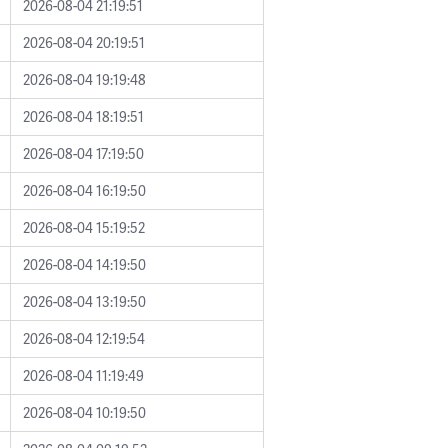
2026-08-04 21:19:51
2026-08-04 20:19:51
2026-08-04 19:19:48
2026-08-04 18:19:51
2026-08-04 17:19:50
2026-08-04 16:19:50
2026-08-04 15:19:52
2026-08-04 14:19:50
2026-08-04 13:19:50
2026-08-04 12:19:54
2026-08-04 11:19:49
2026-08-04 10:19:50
* * *
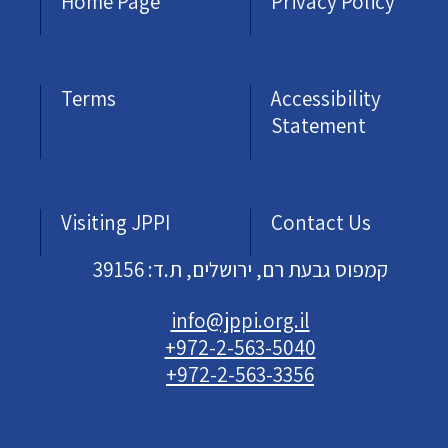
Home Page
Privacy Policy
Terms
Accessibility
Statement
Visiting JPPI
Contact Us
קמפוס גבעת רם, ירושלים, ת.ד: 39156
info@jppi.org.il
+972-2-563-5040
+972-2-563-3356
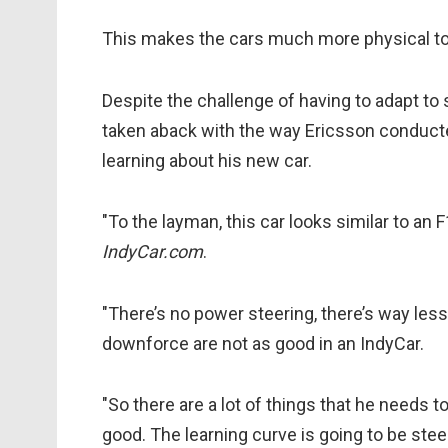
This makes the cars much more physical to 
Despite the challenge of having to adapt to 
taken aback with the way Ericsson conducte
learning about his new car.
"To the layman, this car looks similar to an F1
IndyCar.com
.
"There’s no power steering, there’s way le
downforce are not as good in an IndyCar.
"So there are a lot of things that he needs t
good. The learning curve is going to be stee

*Directive*
Return only the part above that opens with the line containing "Accessibility" and closes with the line containing "good. The learning curve is going to be stee", exactly and with both ends, skipping the pictures.

*Exercise answer*
Accessibility
Statement
Visiting JPPI
Contact Us
קמפוס גבעת רם, ירושלים, ת.ד: 39156
info@jppi.org.il
+972-2-563-5040
+972-2-563-3356
This makes the cars much more physical to 
Despite the challenge of having to adapt to 
taken aback with the way Ericsson conducte
learning about his new car.
"To the layman, this car looks similar to an F1
IndyCar.com
.
"There’s no power steering, there’s way le
downforce are not as good in an IndyCar.
"So there are a lot of things that he needs t
good. The learning curve is going to be stee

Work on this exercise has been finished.